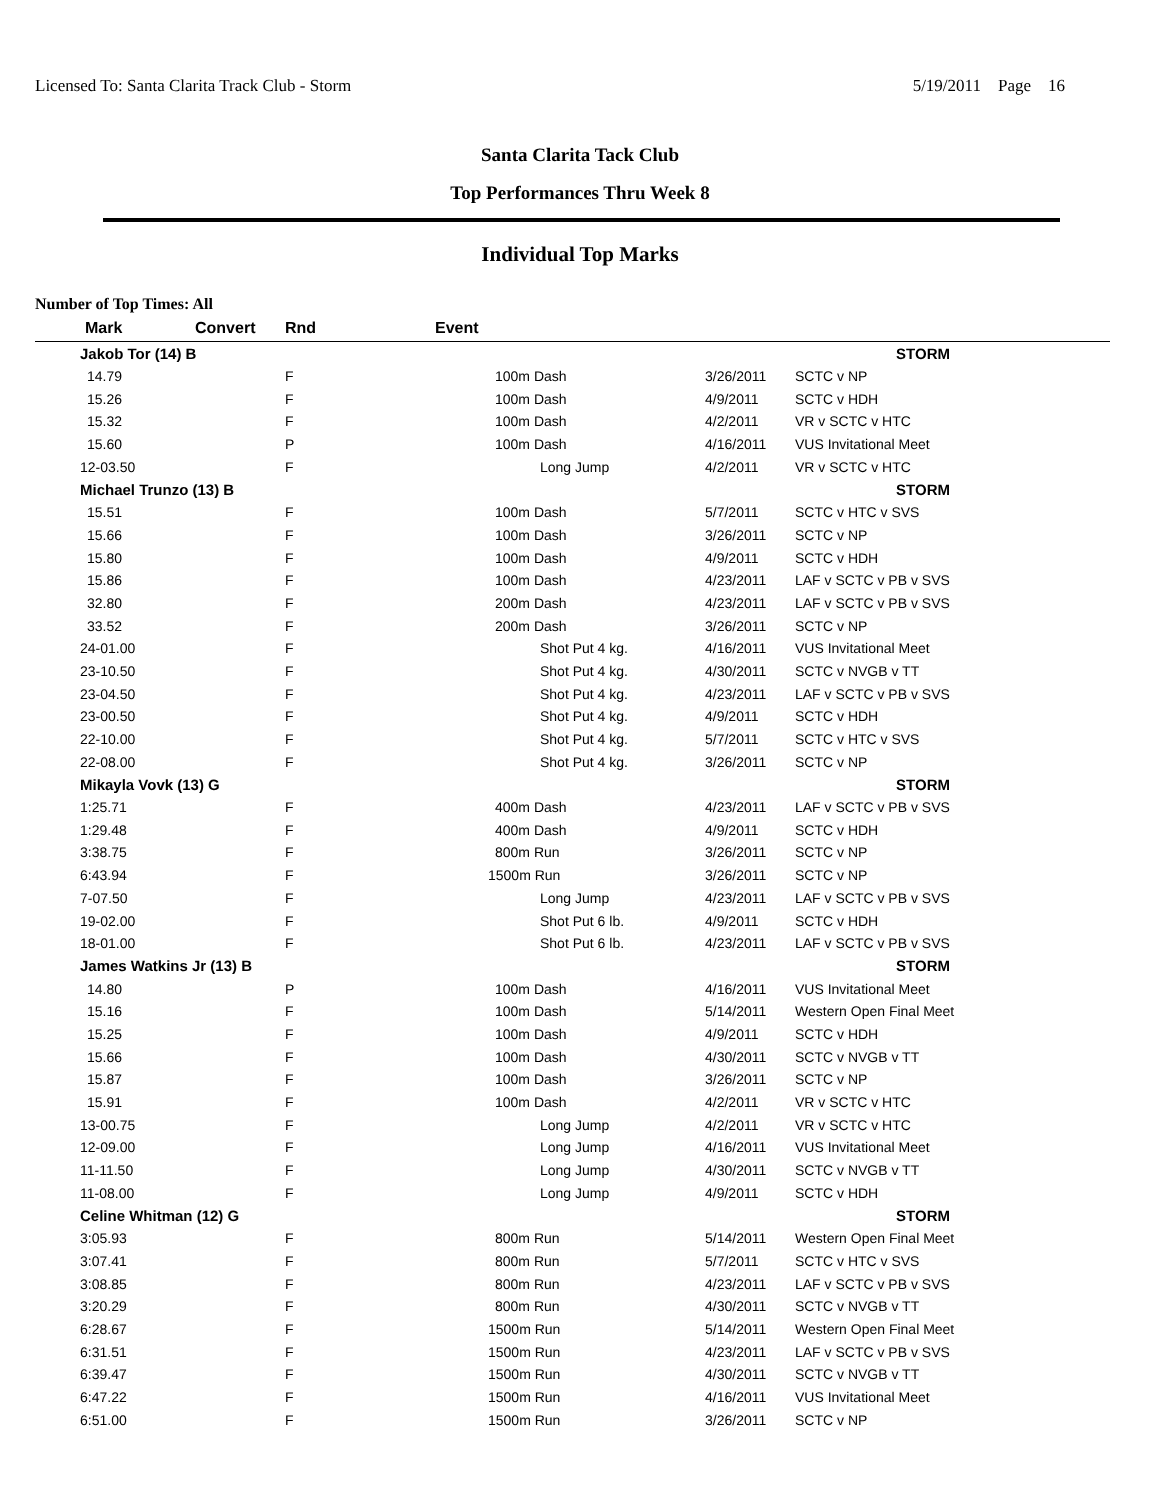Licensed To: Santa Clarita Track Club - Storm 5/19/2011 Page 16
Santa Clarita Tack Club
Top Performances Thru Week 8
Individual Top Marks
Number of Top Times: All
| Mark | Convert | Rnd | Event | | |
| --- | --- | --- | --- | --- | --- |
| Jakob Tor (14) B | | | | | STORM |
| 14.79 | | F | 100m Dash | 3/26/2011 | SCTC v NP |
| 15.26 | | F | 100m Dash | 4/9/2011 | SCTC v HDH |
| 15.32 | | F | 100m Dash | 4/2/2011 | VR v SCTC v HTC |
| 15.60 | | P | 100m Dash | 4/16/2011 | VUS Invitational Meet |
| 12-03.50 | | F | Long Jump | 4/2/2011 | VR v SCTC v HTC |
| Michael Trunzo (13) B | | | | | STORM |
| 15.51 | | F | 100m Dash | 5/7/2011 | SCTC v HTC v SVS |
| 15.66 | | F | 100m Dash | 3/26/2011 | SCTC v NP |
| 15.80 | | F | 100m Dash | 4/9/2011 | SCTC v HDH |
| 15.86 | | F | 100m Dash | 4/23/2011 | LAF v SCTC v PB v SVS |
| 32.80 | | F | 200m Dash | 4/23/2011 | LAF v SCTC v PB v SVS |
| 33.52 | | F | 200m Dash | 3/26/2011 | SCTC v NP |
| 24-01.00 | | F | Shot Put 4 kg. | 4/16/2011 | VUS Invitational Meet |
| 23-10.50 | | F | Shot Put 4 kg. | 4/30/2011 | SCTC v NVGB v TT |
| 23-04.50 | | F | Shot Put 4 kg. | 4/23/2011 | LAF v SCTC v PB v SVS |
| 23-00.50 | | F | Shot Put 4 kg. | 4/9/2011 | SCTC v HDH |
| 22-10.00 | | F | Shot Put 4 kg. | 5/7/2011 | SCTC v HTC v SVS |
| 22-08.00 | | F | Shot Put 4 kg. | 3/26/2011 | SCTC v NP |
| Mikayla Vovk (13) G | | | | | STORM |
| 1:25.71 | | F | 400m Dash | 4/23/2011 | LAF v SCTC v PB v SVS |
| 1:29.48 | | F | 400m Dash | 4/9/2011 | SCTC v HDH |
| 3:38.75 | | F | 800m Run | 3/26/2011 | SCTC v NP |
| 6:43.94 | | F | 1500m Run | 3/26/2011 | SCTC v NP |
| 7-07.50 | | F | Long Jump | 4/23/2011 | LAF v SCTC v PB v SVS |
| 19-02.00 | | F | Shot Put 6 lb. | 4/9/2011 | SCTC v HDH |
| 18-01.00 | | F | Shot Put 6 lb. | 4/23/2011 | LAF v SCTC v PB v SVS |
| James Watkins Jr (13) B | | | | | STORM |
| 14.80 | | P | 100m Dash | 4/16/2011 | VUS Invitational Meet |
| 15.16 | | F | 100m Dash | 5/14/2011 | Western Open Final Meet |
| 15.25 | | F | 100m Dash | 4/9/2011 | SCTC v HDH |
| 15.66 | | F | 100m Dash | 4/30/2011 | SCTC v NVGB v TT |
| 15.87 | | F | 100m Dash | 3/26/2011 | SCTC v NP |
| 15.91 | | F | 100m Dash | 4/2/2011 | VR v SCTC v HTC |
| 13-00.75 | | F | Long Jump | 4/2/2011 | VR v SCTC v HTC |
| 12-09.00 | | F | Long Jump | 4/16/2011 | VUS Invitational Meet |
| 11-11.50 | | F | Long Jump | 4/30/2011 | SCTC v NVGB v TT |
| 11-08.00 | | F | Long Jump | 4/9/2011 | SCTC v HDH |
| Celine Whitman (12) G | | | | | STORM |
| 3:05.93 | | F | 800m Run | 5/14/2011 | Western Open Final Meet |
| 3:07.41 | | F | 800m Run | 5/7/2011 | SCTC v HTC v SVS |
| 3:08.85 | | F | 800m Run | 4/23/2011 | LAF v SCTC v PB v SVS |
| 3:20.29 | | F | 800m Run | 4/30/2011 | SCTC v NVGB v TT |
| 6:28.67 | | F | 1500m Run | 5/14/2011 | Western Open Final Meet |
| 6:31.51 | | F | 1500m Run | 4/23/2011 | LAF v SCTC v PB v SVS |
| 6:39.47 | | F | 1500m Run | 4/30/2011 | SCTC v NVGB v TT |
| 6:47.22 | | F | 1500m Run | 4/16/2011 | VUS Invitational Meet |
| 6:51.00 | | F | 1500m Run | 3/26/2011 | SCTC v NP |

----------

● **Exercise details**: The required answer is each line of the data in which the word "Jump" appears.

● **Response to the exercise**:
| 12-03.50 | | F | Long Jump | 4/2/2011 | VR v SCTC v HTC |
| 7-07.50 | | F | Long Jump | 4/23/2011 | LAF v SCTC v PB v SVS |
| 13-00.75 | | F | Long Jump | 4/2/2011 | VR v SCTC v HTC |
| 12-09.00 | | F | Long Jump | 4/16/2011 | VUS Invitational Meet |
| 11-11.50 | | F | Long Jump | 4/30/2011 | SCTC v NVGB v TT |
| 11-08.00 | | F | Long Jump | 4/9/2011 | SCTC v HDH |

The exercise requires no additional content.